Juan's scene begins with Hitler's female secretaries haranguing Fegelein (the Fuhrer's bete noire in the real version) to know when the game when will be released; they've seen various photos and videos, but no announcement. Then they move into the Fuhrer's inner sanctum, where Hitler is discussing the features of the new game.
Instead of informing Hitler that Steiner has been unable to carry out his planned assault on the Russians, General Jodl tells his boss that the new game will contain no new plane models. Hitler goes ballistic, asking how the developers have spent so long on a "pile of steaming turd", predicting the new game will be riddled with bugs and the planes will be no more advanced than Harry Potter's broomstick. It was probably extremely amusing if you were playing Flight Simulator during the mid-noughties.
Despite Juan's lack of experience, the video went what one particularly eloquent member of the IBT staff recently described as "apeshit viral." Juan says: "What surprised me is that the jokes were made for the world of Flight Simulator aficionados. From references to Oleg, one of the key Flight Simulator developers, to the medals that people wear because they are able to do tricks in the game.
"It was a video made for friends; originally I uploaded it to a server we had with a group of friends. They told me to upload it on YouTube. Then people from Spain's Flight Simulator community told me to translate the subtitles into English, so people from international forums could watch it.
"The last time I checked, the original had around 200,000 visits. People working for the Flight Simulator studio even contacted me privately saying that they loved it, that they laughed a lot, and in their opinion it was a great critique."
Sadly the English translation has since been taken down by YouTube. Indeed it seems impossible to find the parody in English (the Spanish video is still available and can be viewed here).

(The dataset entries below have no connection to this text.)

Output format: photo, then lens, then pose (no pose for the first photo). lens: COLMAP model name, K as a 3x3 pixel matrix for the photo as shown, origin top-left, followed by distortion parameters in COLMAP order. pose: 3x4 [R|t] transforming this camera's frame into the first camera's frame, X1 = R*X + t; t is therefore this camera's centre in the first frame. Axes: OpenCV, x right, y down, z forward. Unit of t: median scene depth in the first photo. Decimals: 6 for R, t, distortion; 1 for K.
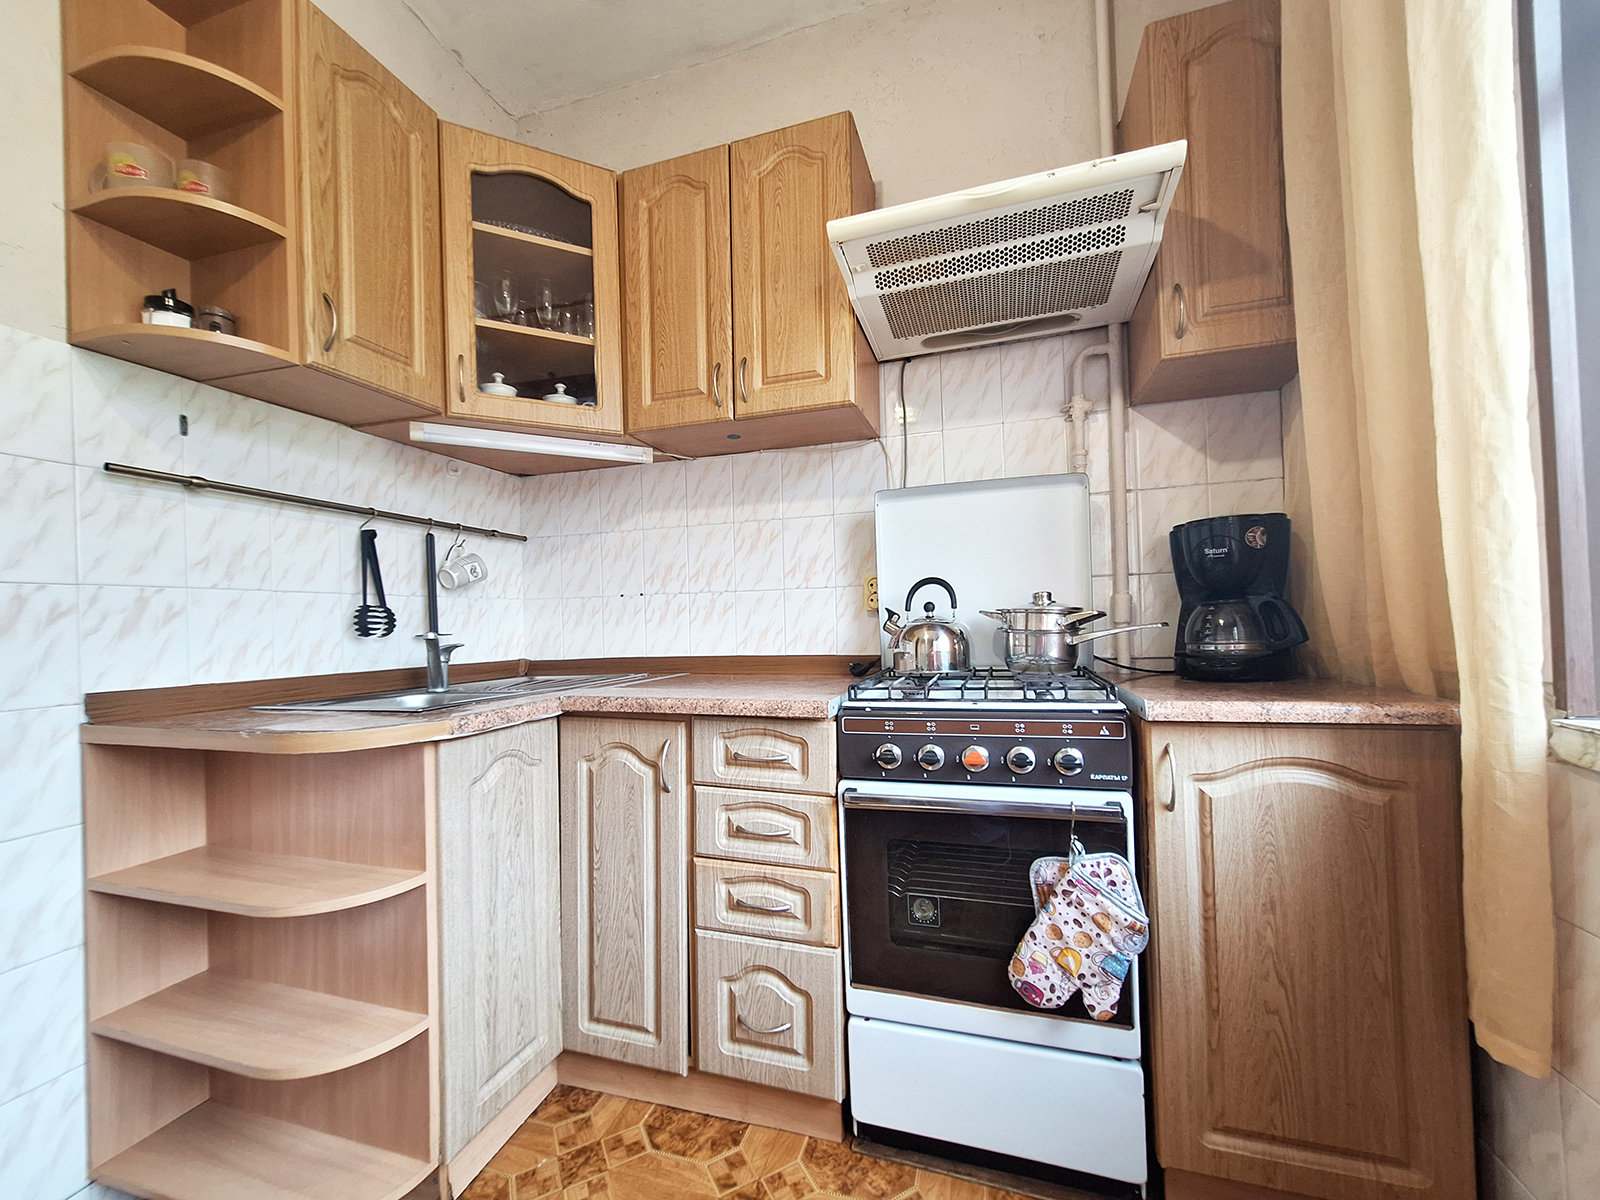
lens RADIAL K [[637.9, 0, 798.1], [0, 637.9, 609.3], [0, 0, 1]] dist [-0.003144, 0.001096]
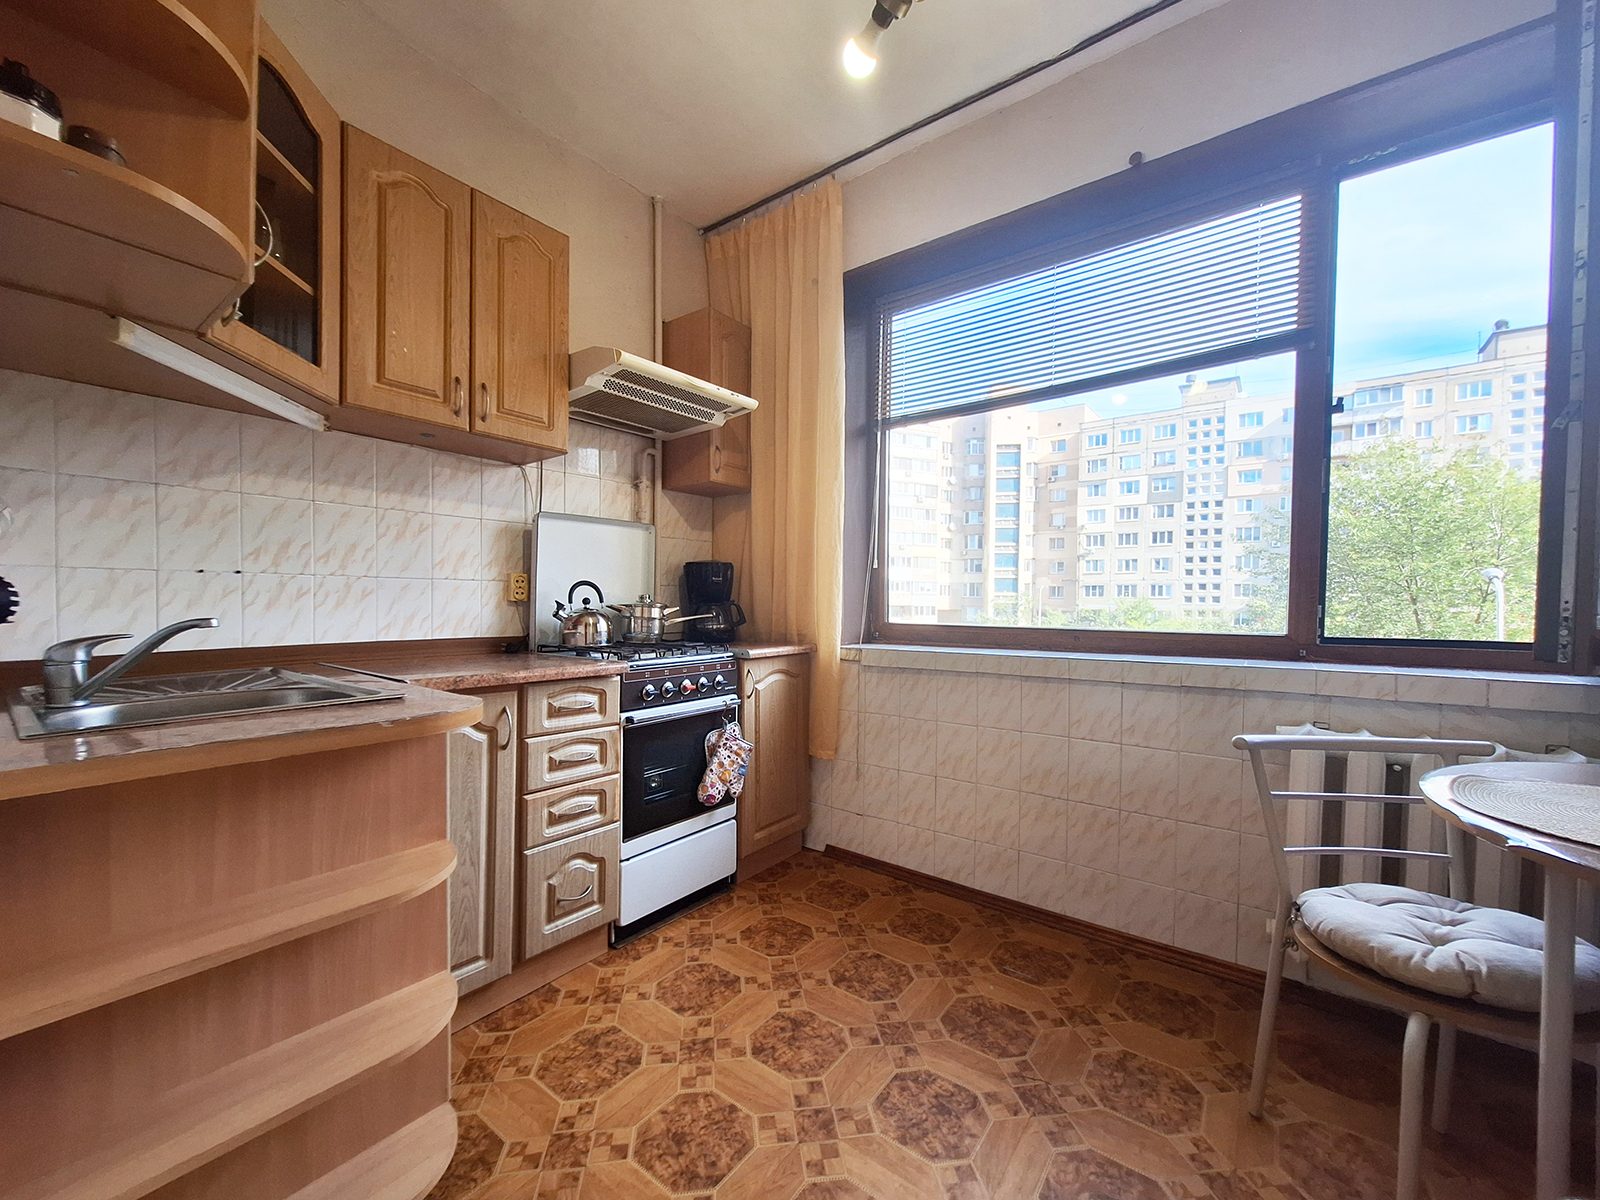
lens RADIAL K [[637.9, 0, 785.6], [0, 637.9, 597.1], [0, 0, 1]] dist [-0.003144, 0.001096]
pose [[0.351187, 0.033671, 0.935700, -1.216306], [-0.034603, 0.999137, -0.022966, 0.005756], [-0.935666, -0.024312, 0.352050, 0.077332]]
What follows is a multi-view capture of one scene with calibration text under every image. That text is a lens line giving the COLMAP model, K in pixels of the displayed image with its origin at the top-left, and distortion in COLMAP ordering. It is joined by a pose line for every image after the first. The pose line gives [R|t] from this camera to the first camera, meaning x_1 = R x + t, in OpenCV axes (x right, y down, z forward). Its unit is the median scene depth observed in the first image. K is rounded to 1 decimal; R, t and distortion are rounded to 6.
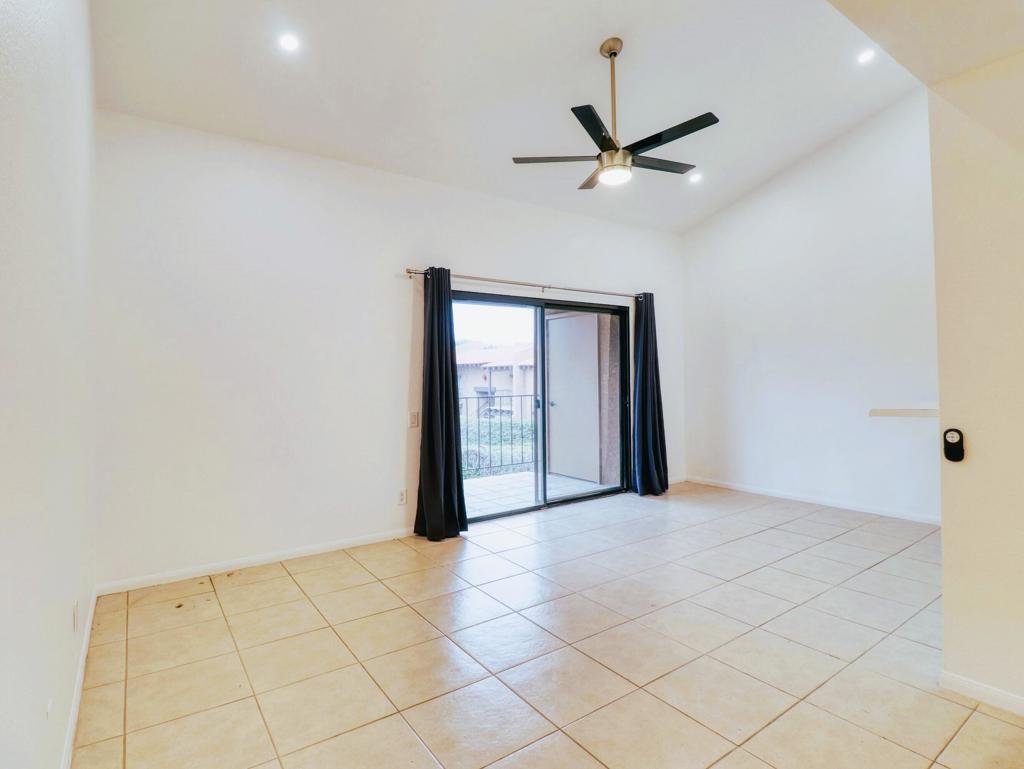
lens RADIAL K [[533.7, 0, 507.5], [0, 533.7, 367.6], [0, 0, 1]] dist [0.001584, -0.013697]
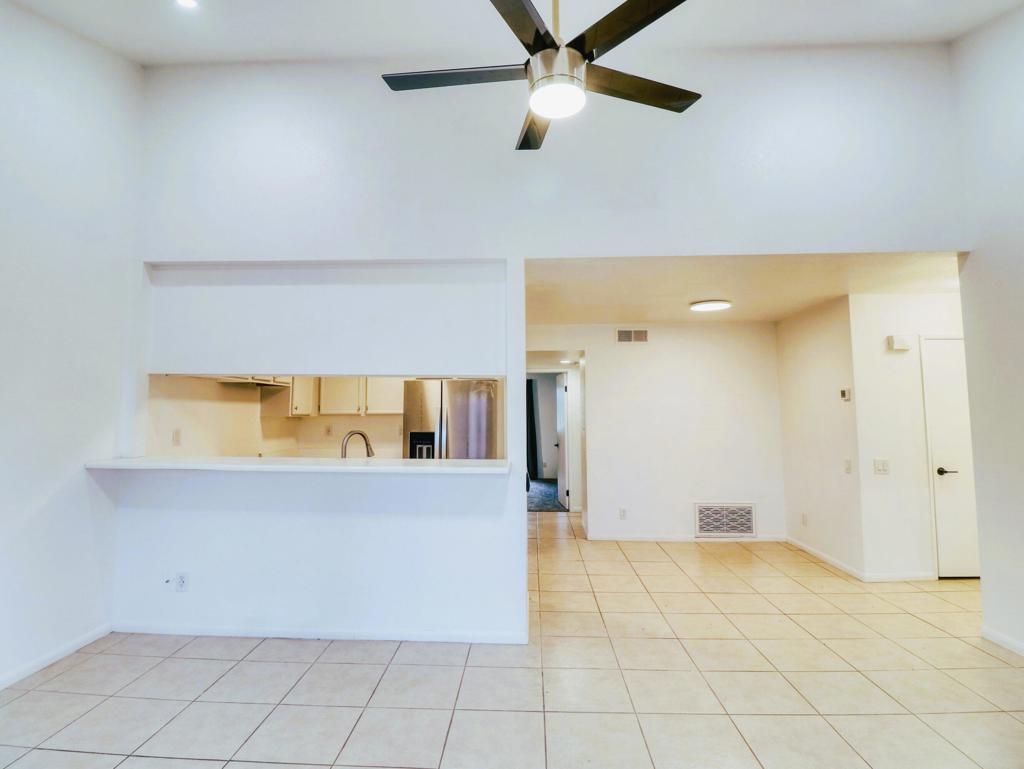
lens RADIAL K [[533.7, 0, 507.5], [0, 533.7, 367.6], [0, 0, 1]] dist [0.001584, -0.013697]
pose [[-0.795261, 0.067129, 0.602540, -0.061929], [0.004097, 0.994423, -0.105381, -0.015857], [-0.606254, -0.081337, -0.791101, 1.144933]]
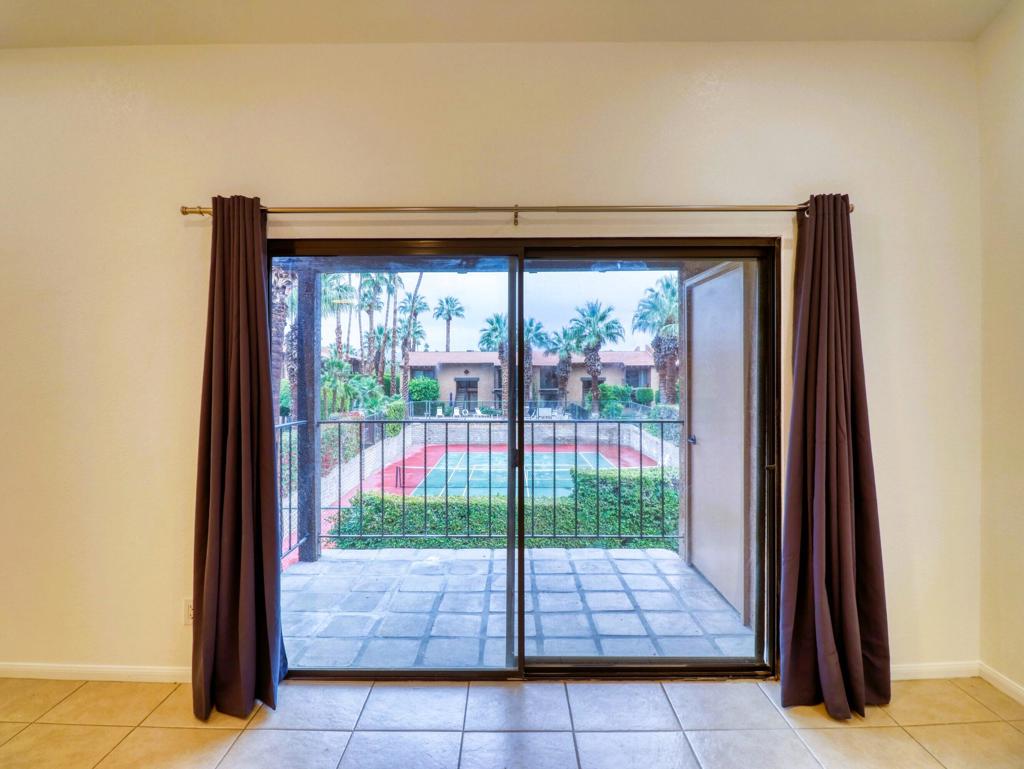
lens RADIAL K [[533.7, 0, 507.5], [0, 533.7, 367.6], [0, 0, 1]] dist [0.001584, -0.013697]
pose [[0.816925, 0.007951, -0.576689, 0.393756], [0.002838, 0.999837, 0.017805, -0.026238], [0.576737, -0.016182, 0.816770, 0.716458]]
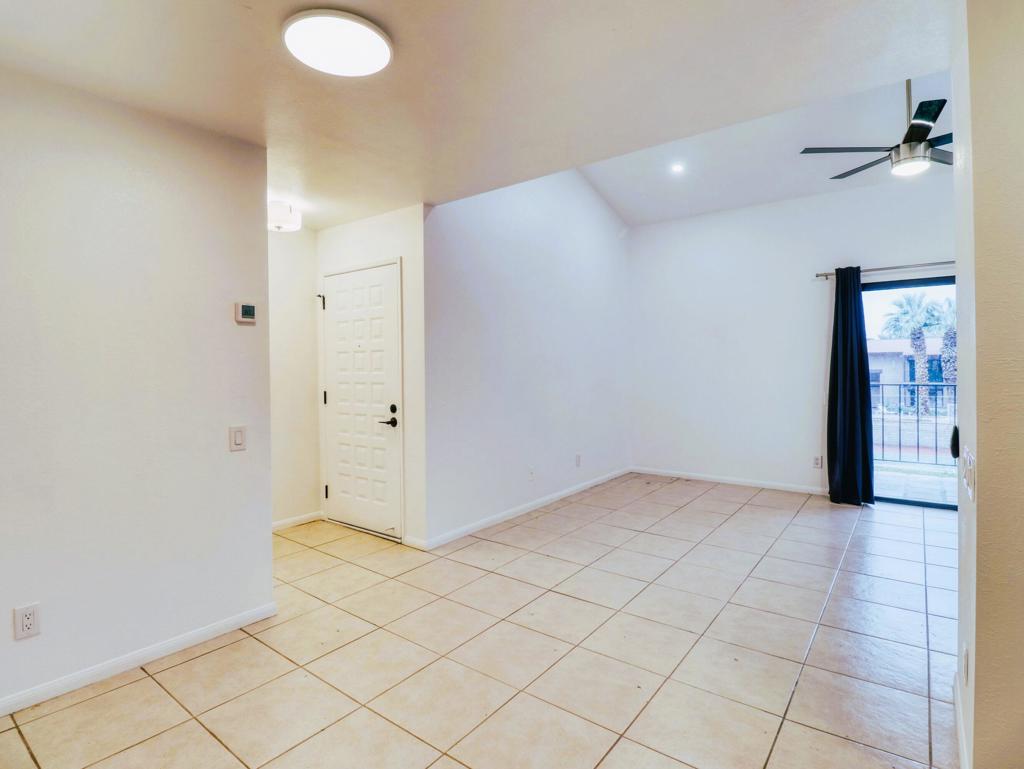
lens RADIAL K [[533.7, 0, 507.5], [0, 533.7, 367.6], [0, 0, 1]] dist [0.001584, -0.013697]
pose [[0.298650, 0.011366, -0.954295, 0.732739], [0.025149, 0.999488, 0.019774, -0.014057], [0.954031, -0.029905, 0.298211, -0.032376]]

Nonetheless, Juan is widely hailed as the creator of the Hitler parody meme by people who know about these things; sites such as Wired, Storify and Know Your Meme have all named him as the man who lit the blue touch paper.
So when did he himself find out that he was responsible? "I found out years later" says Juan, "A page called knowyourmeme.com is dedicated to track all this stuff, and apparently yes, I was the first one.
"In fact, a couple of years ago some American students doing a thesis on memes and viral content called me because they had been investigating and said mine was the first one. I was really surprised."
When we ask which of the imitation parodies is Juan's favourite, he goes all diplomatic, saying with supreme magnanimity: "There are many really good ones, much better than mine. I like those related to football, X-Box Live, and Obama. People are very clever."
One final question: Will Juan make a return to the world of internet parodies in the future? "No, I haven't made another one since Downfall, and I won't make another one" he says, emphatically.
If Juan were able to copyright the Hitler parody, and claim royalties, he'd probably be a multi-millionaire by now. But, from talking to him, it seems he'd rather live a life of anonymity than one warped by wealth and notoriety. He's happy to leave the internet stardom to other, more fame-hungry types such as Perez Hilton, Kim Kardashian and that cat which has its own YouTube channel.
But from all of us out there in cyberspace, thankyou Juan, thankyou. Your ability to make vicious, power-crazed Nazis look silly has brought a little sunshine to all of our lives. We salute you, sir.